## Task goal
Copy all of the data below word for word, leaving out the pictures.

****

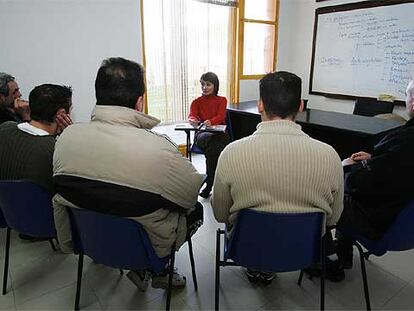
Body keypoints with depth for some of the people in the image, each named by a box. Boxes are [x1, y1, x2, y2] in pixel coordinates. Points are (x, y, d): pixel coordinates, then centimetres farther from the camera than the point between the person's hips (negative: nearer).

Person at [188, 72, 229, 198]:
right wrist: (193, 120, -28)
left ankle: (209, 184, -25)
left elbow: (221, 116, -6)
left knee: (212, 148, -35)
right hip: (202, 133, 0)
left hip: (219, 132, 0)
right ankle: (214, 182, -29)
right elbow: (191, 115, -1)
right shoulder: (196, 102, 18)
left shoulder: (222, 100, 13)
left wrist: (210, 121, -30)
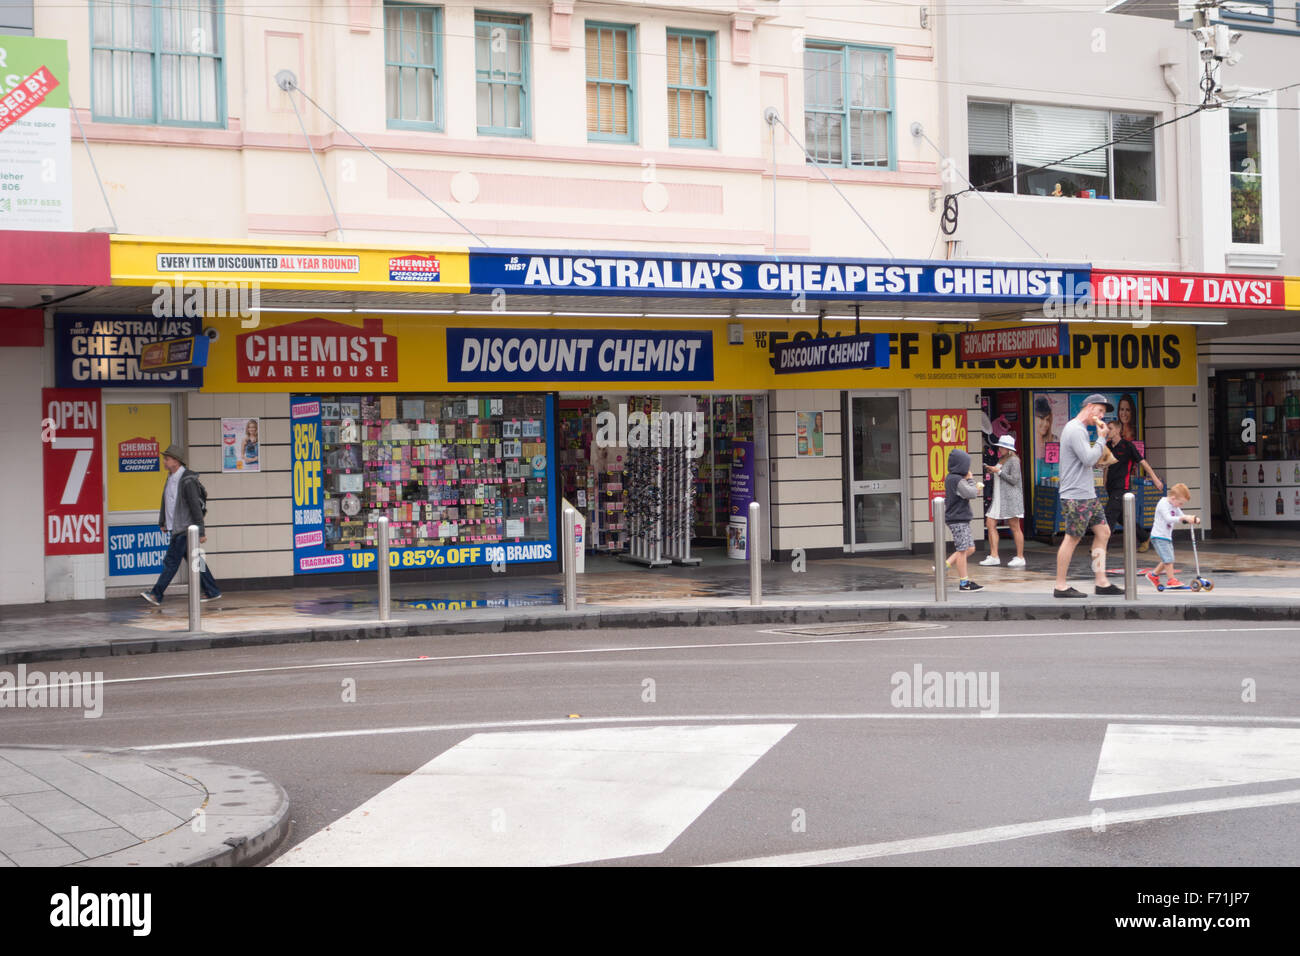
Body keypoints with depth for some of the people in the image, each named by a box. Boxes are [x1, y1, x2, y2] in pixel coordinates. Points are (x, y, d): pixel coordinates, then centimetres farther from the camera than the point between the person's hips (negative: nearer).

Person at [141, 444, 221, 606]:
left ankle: (156, 595, -5)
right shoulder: (171, 478, 12)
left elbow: (196, 506, -18)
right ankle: (212, 592, 16)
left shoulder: (187, 480, -17)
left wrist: (201, 532, -18)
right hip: (176, 528, 9)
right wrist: (162, 522, 23)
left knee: (171, 562, -7)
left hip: (184, 529, -9)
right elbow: (166, 502, 22)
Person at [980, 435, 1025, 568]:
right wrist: (993, 472, 8)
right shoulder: (1001, 460, 18)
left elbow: (1014, 480, -14)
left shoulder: (1014, 461, -8)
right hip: (998, 497, 9)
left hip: (1010, 497, -9)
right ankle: (994, 556, 1)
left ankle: (1020, 557, -1)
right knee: (990, 523, 1)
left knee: (1015, 527, -5)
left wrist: (999, 471, -13)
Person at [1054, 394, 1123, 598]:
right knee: (1072, 538, -6)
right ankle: (1060, 586, 0)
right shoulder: (1075, 429, -13)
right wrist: (1101, 438, -10)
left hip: (1088, 494, 11)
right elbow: (1089, 459, -20)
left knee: (1103, 532, 9)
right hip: (1076, 495, -11)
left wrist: (1100, 453, 8)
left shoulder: (1080, 429, 20)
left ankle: (1101, 582, 12)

****

## Response area
Body keypoints with depth for some of the people in the image, each named by a box. Boxes are [x1, y1, x2, y2] in pixel coordinates. Points are (x, y, d): pixel coordinates, then centimetres farther from the camera than the point between the person's hips (negative: nearer).

Person at [188, 72, 229, 198]:
right wrist: (193, 120, -28)
left ankle: (209, 184, -25)
left elbow: (221, 116, -6)
left knee: (212, 148, -35)
right hip: (202, 133, 0)
left hip: (219, 132, 0)
right ankle: (214, 182, -29)
right elbow: (191, 115, -1)
right shoulder: (196, 102, 18)
left shoulder: (222, 100, 13)
left wrist: (210, 121, -30)
Body keypoints with depth for some of the people in the image, each named by a box. Boxes are [x1, y1, x2, y2] in pixel coordinates. Points are (x, y, d): pixel coordinates, then centimetres farther from the camera than the point between the person's hips (negative: nearer).

Person at [141, 444, 221, 606]:
left ankle: (156, 595, -5)
right shoulder: (171, 478, 12)
left elbow: (196, 506, -18)
right ankle: (212, 592, 16)
left shoulder: (187, 480, -17)
left wrist: (201, 532, -18)
right hip: (176, 528, 9)
right wrist: (162, 522, 23)
left knee: (171, 562, -7)
left hip: (184, 529, -9)
right elbow: (166, 502, 22)
Person at [980, 435, 1025, 568]:
right wrist: (993, 472, 8)
right shoulder: (1001, 460, 18)
left elbow: (1014, 480, -14)
left shoulder: (1014, 461, -8)
right hip: (998, 497, 9)
left hip: (1010, 497, -9)
right ankle: (994, 556, 1)
left ankle: (1020, 557, -1)
right knee: (990, 523, 1)
left knee: (1015, 527, -5)
left wrist: (999, 471, -13)
Person at [1054, 394, 1123, 598]:
right knee: (1072, 538, -6)
right ankle: (1060, 586, 0)
right shoulder: (1075, 429, -13)
right wrist: (1101, 438, -10)
left hip: (1088, 494, 11)
right elbow: (1089, 459, -20)
left knee: (1103, 532, 9)
right hip: (1076, 495, -11)
left wrist: (1100, 453, 8)
left shoulder: (1080, 429, 20)
left ankle: (1101, 582, 12)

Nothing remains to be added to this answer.